What do you value the most about your experience in the department and at Harvard? If you had to select a word to encapsulate your stats experience, what would it be?
Nickols: I would describe my experience with statistics at Harvard as empowering. By taking courses like Stat 110 and 111, I developed an understanding of the fundamentals that gave me the skills to build new methods and tools. With more sophisticated tools, I felt empowered to answer complex questions and to evaluate the reliability of my answers. For example, after freshman year, I did research involving multiple databases with overlapping identifiers. I wanted to know: if I randomly sample from each database, how many overlaps should I expect purely by chance? Using the foundational tools that I learned in Stat 110 and Stat 111, I was able to work out the theory, write software, and answer my question. When you understand statistical fundamentals like distributions and random variables, you can dig deep into the methods you are using and why they work.
What are you excited to pursue this fall? Describe some of your career, academic, and personal aspirations and plans.

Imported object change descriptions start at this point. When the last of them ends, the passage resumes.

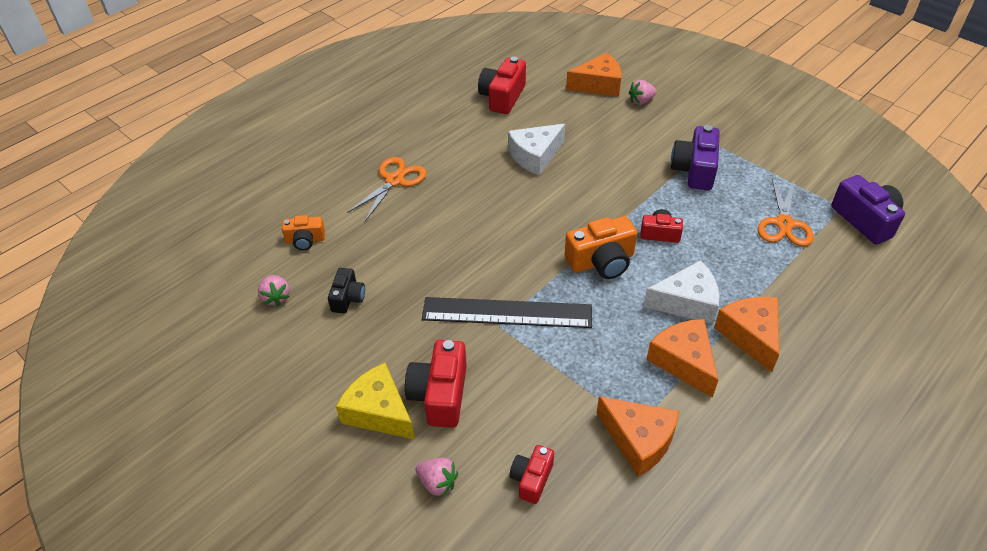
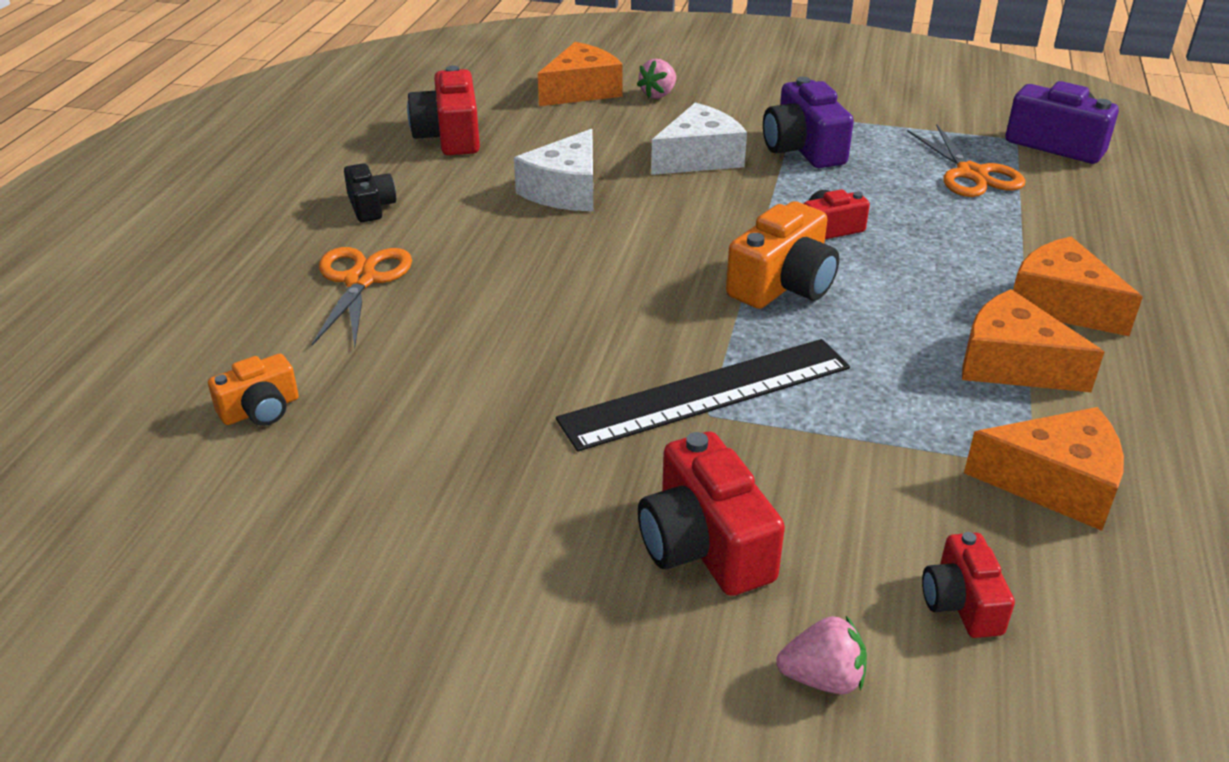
camera: 30 degrees left, 10 degrees down
pink strawberry [258,275,290,306] -> none
black camera [328,268,365,313] -> black camera moved to [344,163,396,222]
yellow cheese [336,363,415,440] -> none
white cheese [643,260,720,324] -> white cheese moved to [651,103,747,175]

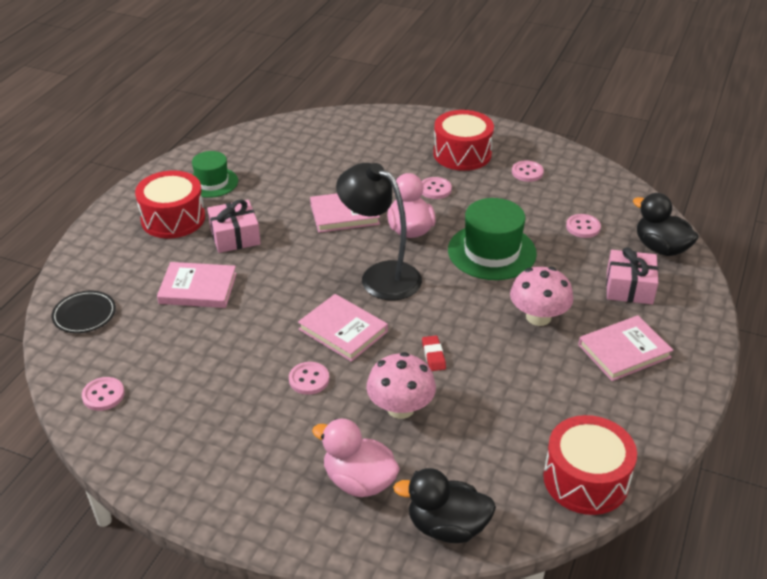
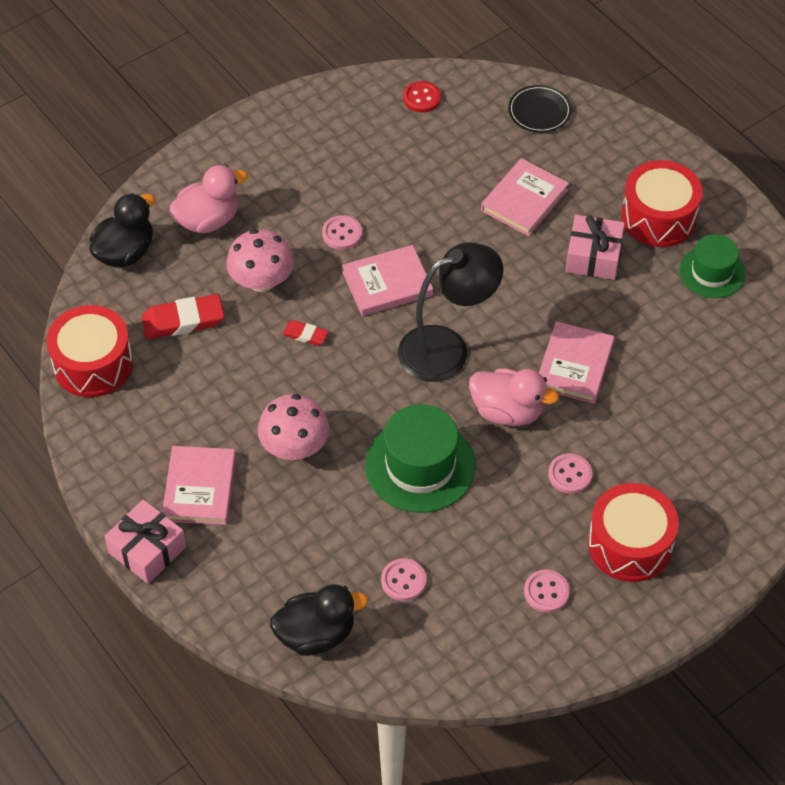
camera: 120 degrees right, 15 degrees up
pink button [82,377,125,411] -> red button [403,81,441,113]
pink gift [606,248,658,304] -> pink gift moved to [104,499,186,584]
none -> red eraser [141,294,224,339]

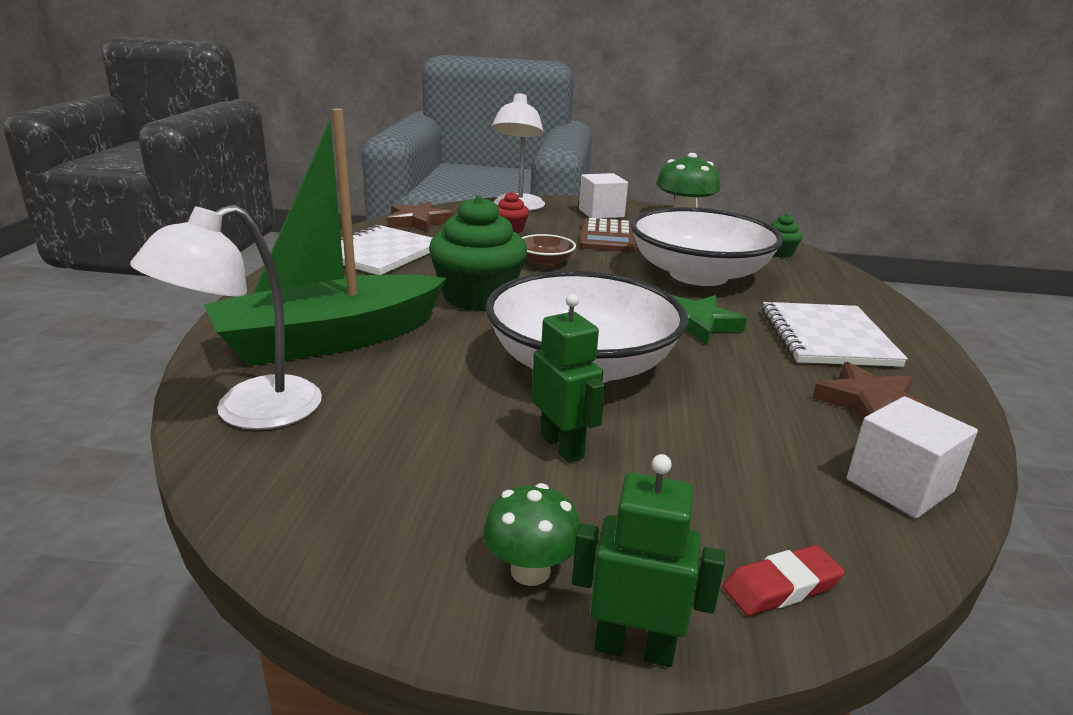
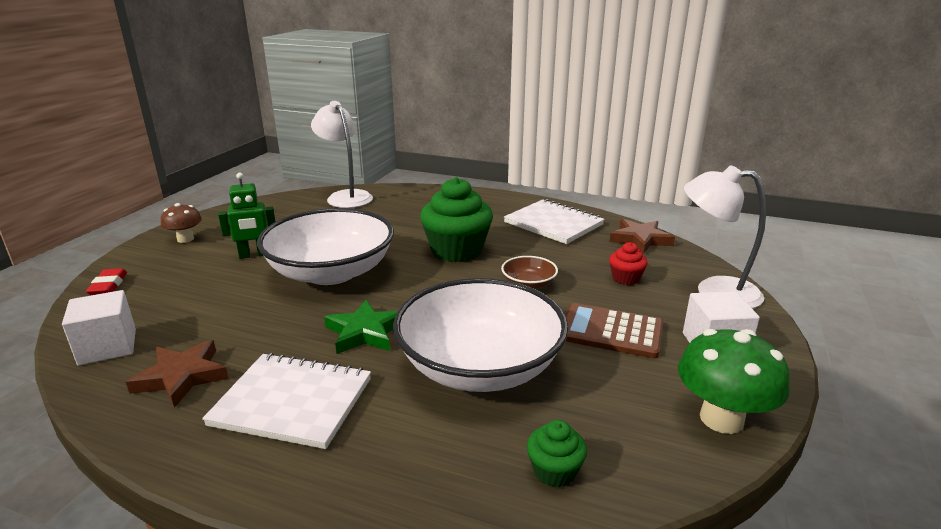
camera: 105 degrees right, 0 degrees up
green boat [204,109,447,366] -> none
green mushroom [483,483,580,586] -> brown mushroom [161,203,202,243]
green robot [572,454,725,667] -> none

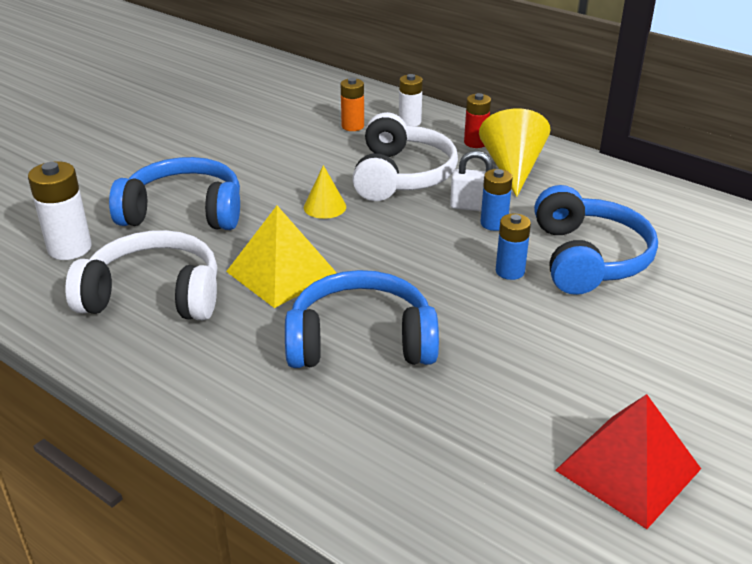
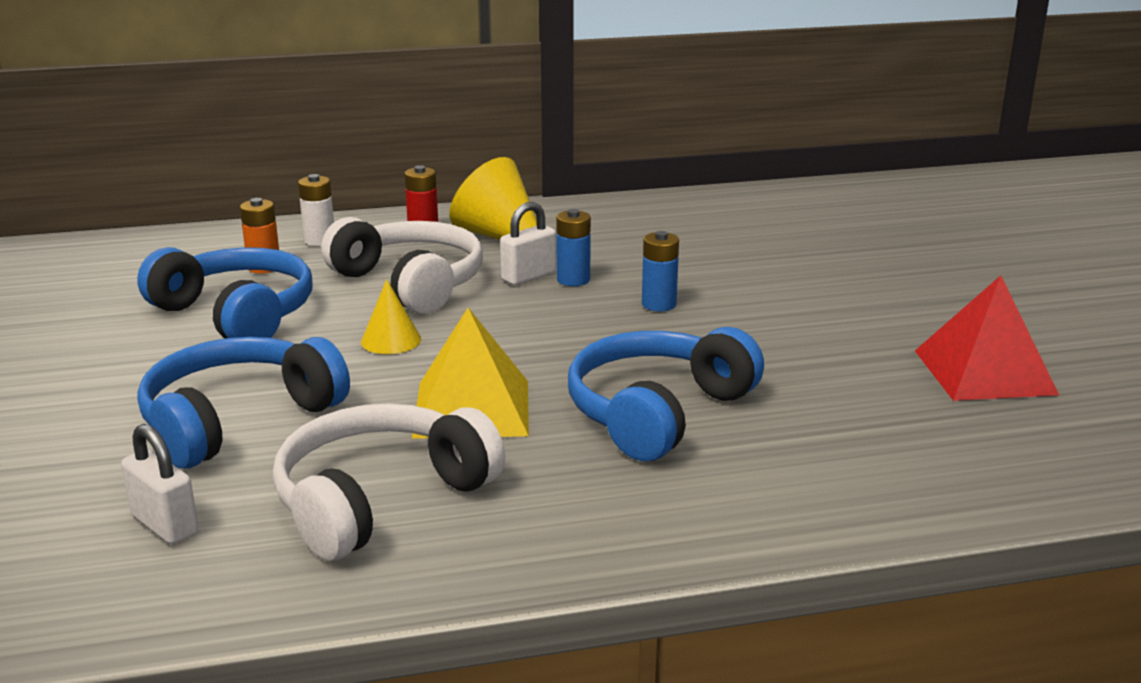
camera: 50 degrees left, 10 degrees down
white battery [28,161,92,260] -> white padlock [121,424,198,544]
blue headphones [534,185,658,295] -> blue headphones moved to [137,247,313,339]

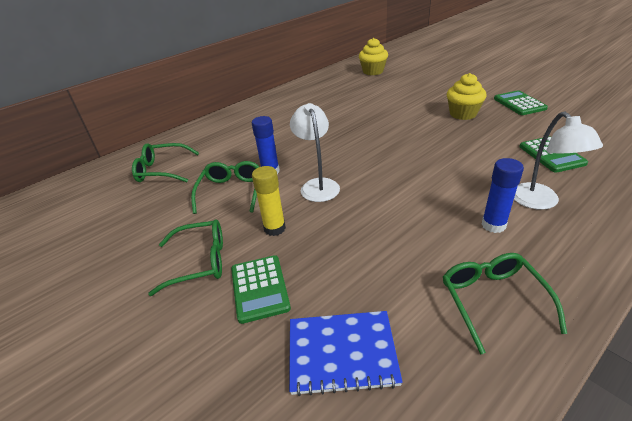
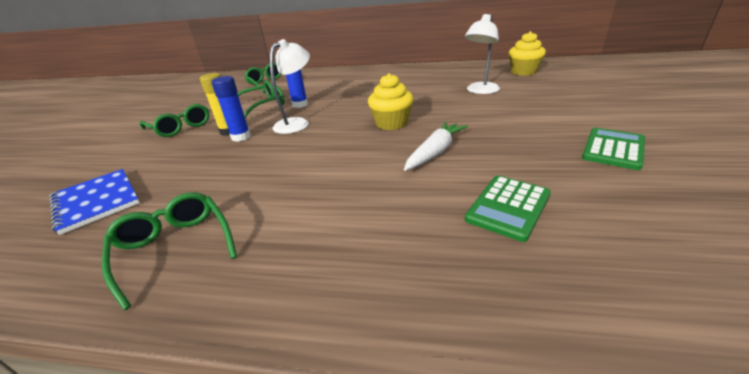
camera: 50 degrees right, 5 degrees down
green calculator [231,255,291,324] -> none
green glasses [443,253,567,355] -> green glasses turned 75 degrees counterclockwise [102,192,237,310]
yellow cupcake [447,73,486,120] -> yellow cupcake moved to [368,73,413,130]
blue glue stick [481,158,524,233] -> blue glue stick moved to [211,76,251,142]
white lamp [514,111,603,210] -> white lamp moved to [465,14,500,94]
none -> white carrot [404,122,468,171]

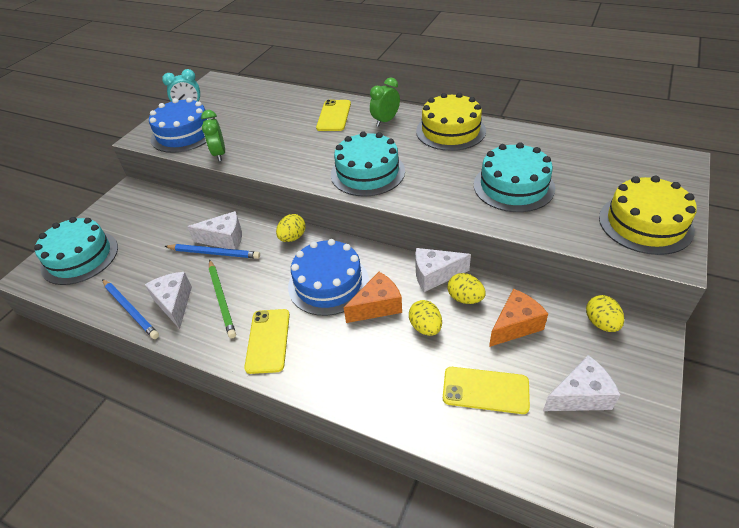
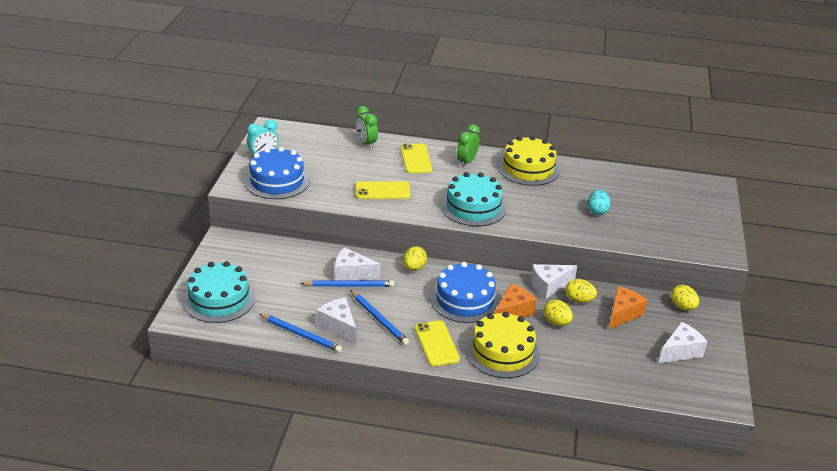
camera: 20 degrees left, 10 degrees down
white cheese [187,211,242,250] -> white cheese turned 150 degrees counterclockwise [335,247,381,280]
green clock [201,110,225,161] -> green clock moved to [356,106,378,149]
green pencil [209,260,236,339] -> blue pencil [350,290,409,345]
yellow phone [443,367,530,414] -> yellow phone moved to [355,182,411,199]
turquoise cake [474,142,555,212] -> turquoise egg [588,190,611,215]
yellow cake [599,176,697,255] -> yellow cake moved to [466,312,540,378]

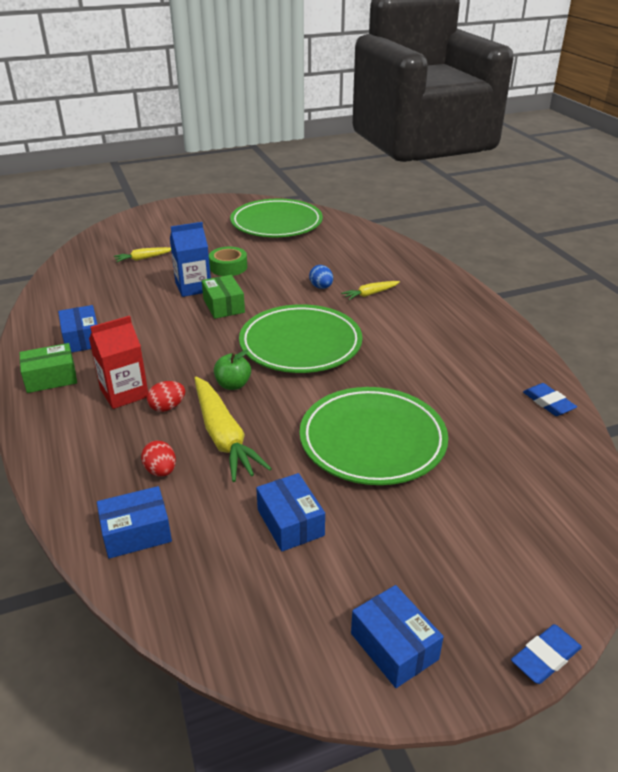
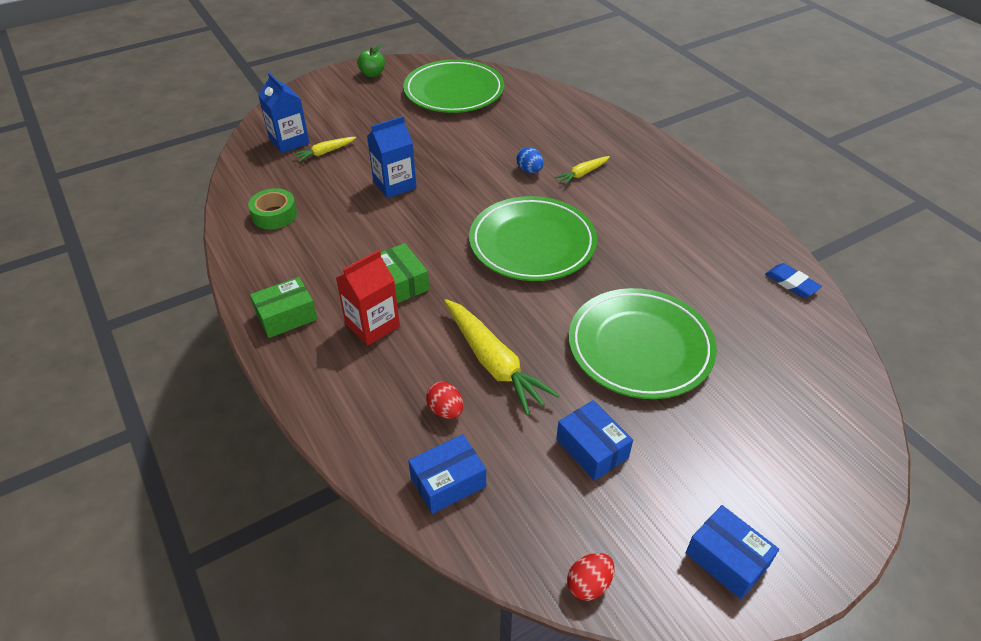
camera: 10 degrees left, 10 degrees up
blue box [58,305,98,353] -> none
red egg [147,381,185,412] -> red egg moved to [567,553,615,601]
green box [202,275,245,319] -> green box moved to [380,243,429,303]
green tape [209,247,247,276] -> green tape moved to [248,188,297,229]
green apple [214,350,251,390] -> green apple moved to [357,45,385,77]
blue eraser [511,624,582,684] -> none
none -> blue carton [258,72,309,153]

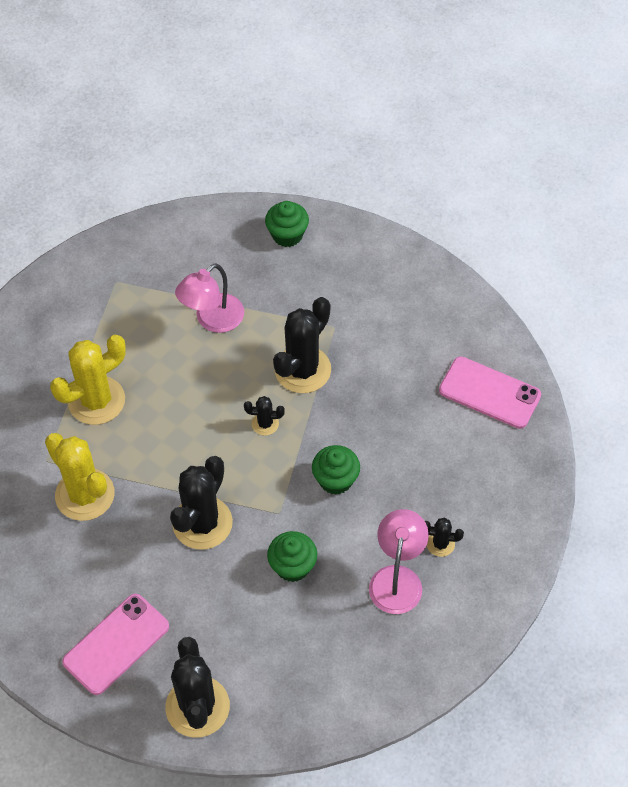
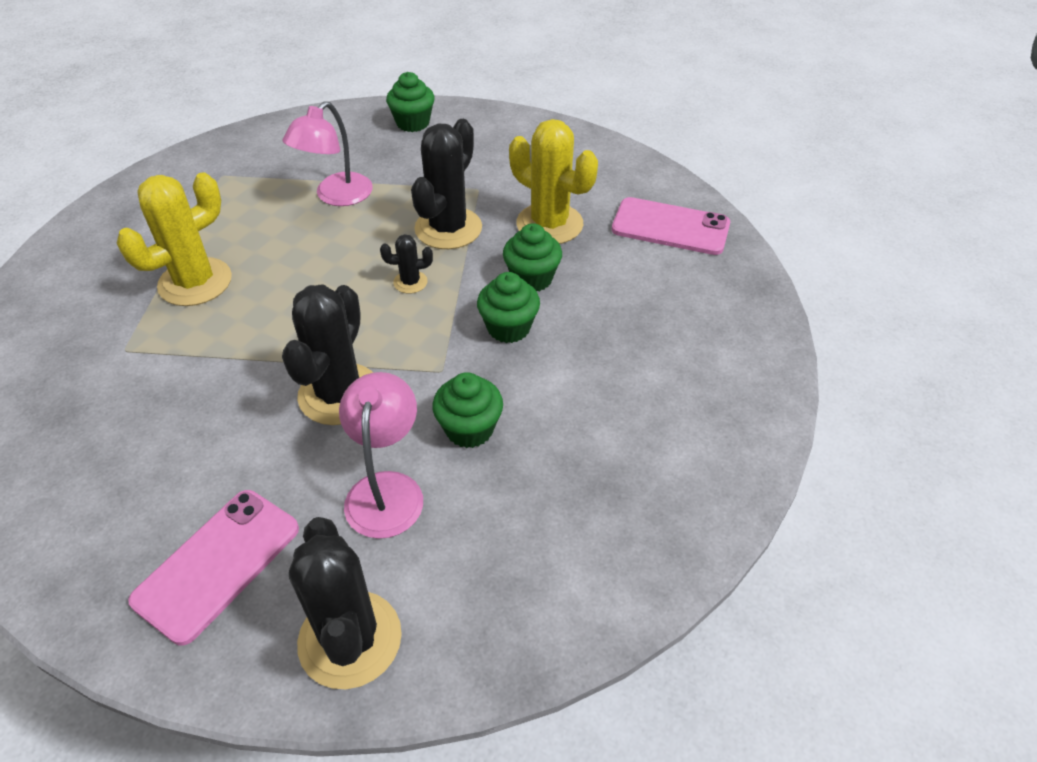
camera: 10 degrees left, 10 degrees down
yellow cactus [45,433,114,521] -> yellow cactus moved to [509,119,598,244]
pink lamp [369,509,429,614] -> pink lamp moved to [339,372,423,539]
black cactus [425,517,464,557] -> none
none -> green cupcake [503,223,562,291]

Nickols: I am excited to begin my PhD in Biostatistics at Harvard next year, where I will rotate in a variety of biostatistics and computational biology groups. I am also looking forward to continuing work on genetic methods that can improve our understanding of how infectious diseases are acquired, cleared, and transmitted. For example, if you have longitudinal genetic data from people who acquired malaria, you can determine previously unknowable things like how long a person has been infected with a particular parasite and whether that parasite is resistant to treatment. I’m also interested in bigger picture questions like how the development of artificial intelligence will speed up our ability to analyze data and produce useful and correct results.
After my PhD program, I’m open to different options, including positions in academia; government (e.g. the NIH or CDC); nonprofits; or hospitals—this will be my problem to solve over the next 4-5 years! Regardless, I intend to continue working on challenges related to real data, including developing and applying methods to solve meaningful problems.